Calories Lost From Walking – The Fastest Method to Boost Your Metabolism
Have you ever pondered the most efficient way to increase the calories lost from walking? Though walking remains one of the most popular forms of exercise for people of all ages, it certainly has its limitations in regards to fitness. The amount of time required to get sufficient calorie burn requires a minimum of 1 hr per walk. That multiplied by 3 times a week (or more), adds up to a big chunk of time. The bigger challenge is, that an hour of walking 3 times a week will still not deliver the highest level of fitness. You see, “normal” walking – even on a difficult terrain, does not challenge the body. It does not engage enough of the major muscle groups to increase the heart rate high enough to obtain a a significant calorie burn. Some walking enthusiasts have even resorted to weighted vests and/or wrist weights to give a fitness boost to their walking workouts. Though these methods may be effective, they can put added stress on the lower back and shoulders, thus increasing the chance of injury. No one wants that. However, there is a simple, gentler solution. By simply incorporating the use of a lightweight walking poles, one can turn their inefficient walking routine into a low-impact, full-body, calorie-blasting workout. Plus – it’s tons of fun! Here’s how it works:
Calories Lost From Walking - How Are More Muscle Groups are Engaged?
Muscle burns fat … plain and simple … Physiology 101. The more muscle we have, the more calories we burn, the more fat melts off of our bodies. The problem for us fitness walkers is that a traditional walking workout only incorporates the muscles of our lower body. While this is great for toning, not so much for overall fitness. However, the simple addition of exercise walking poles into your routine will take your walking workout to a stratospheric level. Pole walking engages 90% of one’s muscle groups, whereas “normal” walking uses less than 50%. The motion used when walking with poles is the same as that in cross country skiing. The poles propel each step, forcing you into a full range of motion. This causes you to incorporate the muscles in the arms, shoulders and core, in addition to the lower body muscles. This full range of motion allows for an additional 48 percent of calories lost from walking, as well as an increased cardio output of 20 percent.
Calories Lost From Walking – Why Are Core Muscles are Strengthened?
The secret to a strong body is a strong core, especially if one wants to age gracefully.

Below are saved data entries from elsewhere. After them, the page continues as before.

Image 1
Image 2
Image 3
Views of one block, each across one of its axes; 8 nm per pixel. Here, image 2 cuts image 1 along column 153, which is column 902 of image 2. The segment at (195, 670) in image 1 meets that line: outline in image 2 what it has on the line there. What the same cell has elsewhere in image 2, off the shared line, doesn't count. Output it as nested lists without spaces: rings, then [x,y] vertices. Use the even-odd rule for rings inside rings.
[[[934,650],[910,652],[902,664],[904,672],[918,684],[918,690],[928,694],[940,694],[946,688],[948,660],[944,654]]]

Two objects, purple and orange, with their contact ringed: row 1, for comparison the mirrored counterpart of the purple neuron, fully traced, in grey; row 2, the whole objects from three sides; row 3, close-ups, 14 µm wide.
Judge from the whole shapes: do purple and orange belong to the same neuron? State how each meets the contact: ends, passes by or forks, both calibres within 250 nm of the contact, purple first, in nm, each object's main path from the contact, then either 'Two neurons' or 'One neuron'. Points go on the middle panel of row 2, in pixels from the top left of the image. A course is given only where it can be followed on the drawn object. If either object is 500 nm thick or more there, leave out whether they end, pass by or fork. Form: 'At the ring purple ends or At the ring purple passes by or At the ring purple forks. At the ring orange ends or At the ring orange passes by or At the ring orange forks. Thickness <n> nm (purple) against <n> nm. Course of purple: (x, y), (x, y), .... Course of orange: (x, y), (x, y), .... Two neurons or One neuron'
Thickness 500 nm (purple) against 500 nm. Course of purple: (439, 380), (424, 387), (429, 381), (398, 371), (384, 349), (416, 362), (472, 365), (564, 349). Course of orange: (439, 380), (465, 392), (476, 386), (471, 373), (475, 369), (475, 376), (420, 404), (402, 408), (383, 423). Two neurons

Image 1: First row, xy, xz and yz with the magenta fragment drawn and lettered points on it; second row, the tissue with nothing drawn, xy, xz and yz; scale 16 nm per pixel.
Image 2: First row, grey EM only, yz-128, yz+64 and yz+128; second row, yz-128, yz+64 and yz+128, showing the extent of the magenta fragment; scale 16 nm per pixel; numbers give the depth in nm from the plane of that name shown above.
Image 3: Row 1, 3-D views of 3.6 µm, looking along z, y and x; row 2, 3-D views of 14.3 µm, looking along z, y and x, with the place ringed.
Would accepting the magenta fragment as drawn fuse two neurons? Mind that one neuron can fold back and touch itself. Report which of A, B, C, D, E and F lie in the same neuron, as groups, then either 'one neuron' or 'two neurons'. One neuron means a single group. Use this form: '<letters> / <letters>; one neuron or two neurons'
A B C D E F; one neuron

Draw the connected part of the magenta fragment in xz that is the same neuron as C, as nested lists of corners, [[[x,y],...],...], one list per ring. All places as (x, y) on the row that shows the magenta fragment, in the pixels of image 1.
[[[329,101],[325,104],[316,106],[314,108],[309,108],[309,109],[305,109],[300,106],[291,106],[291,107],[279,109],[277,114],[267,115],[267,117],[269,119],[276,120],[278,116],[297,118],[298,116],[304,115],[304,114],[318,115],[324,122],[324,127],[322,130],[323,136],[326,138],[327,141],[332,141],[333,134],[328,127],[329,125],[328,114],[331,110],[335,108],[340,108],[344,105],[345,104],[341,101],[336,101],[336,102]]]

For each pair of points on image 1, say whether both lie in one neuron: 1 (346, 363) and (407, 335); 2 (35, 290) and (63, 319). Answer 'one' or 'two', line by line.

Strong core muscles can prevent or eliminate back problems. They also help to align the spine – enabling you to sit, stand and walk taller and breath deeper. Everyday activities (that we often take for granted) become much easier when our core muscles are strong. Incorporating the use of walking poles strengthens the core muscles of your body … as the muscles in your shoulders and arms are engaged, causing a full range of motion. With each step, the core is engaged and strengthened. This eliminates the need for boring sit-ups and crunches. Strengthening the core provides a fitness double whammy: in addition to making you look better and stand taller, strong core muscles will help to accelerate the calories lost from your walking workout. That’s what I call working smart!
Calories Lost From Walking – How is Stress on Lower Joints Reduced?
One might think that walking would have minimal stress on the lower joints. After all, it is considered a “low-impact’ form of exercise. Well … compared to it’s high-impact counterpart (running), it does produce a lesser form of joint stress. That being said, “normal” walking can nonetheless take it’s toll on the body. There is nothing to cushion the impact of each step. The more intense the walk, the more stress on the lower joints. However, Pole Walking can reduce the strain on the lower joints by distributing your weight more evenly. This lessens the impact on your joints by over 26%. The result is less strain on the back, hips, knees, ankles and feet. Even power walking becomes effortless when using walking poles, as there is less wear and tear on your body. People of all ages and fitness levels can get their groove on, save their joints, and increase the calories lost from walking by incorporating walking poles into their walking routine.
Calories Lost From Walking – Why is it a More Efficient Workout?
As discussed, walking with polesprovides a full-body workout, eliminating the need to exercise each muscle group separately. Pole walking is an extremely efficient form of exercise, as it provides both cardio and weight-bearing workouts at the same time. This lessens the time needed for your workout … 30 minutes is all that’s required to dramatically increase your fitness level.
If you’re anything like me (a little lazy, lol) – you’ll try anything that will allow for a more efficient workout in less time. I admit it … I do NOT like to exercise. It may not be cool or politically correct – so be it. Don’t get me wrong – I LOVE what exercise does for my body and mind (the endorphin rush, toned body, sharp mind, etc). However, I still find exercise boring drudgery and extremely time consuming. Being a pragmatic person, I have fully embraced this time-saving exercise strategy. I used to spend hours at the gym. Now, I can tone my body, work my heart and accelerate my calories lost from walking in a fun and efficient 30 minutes.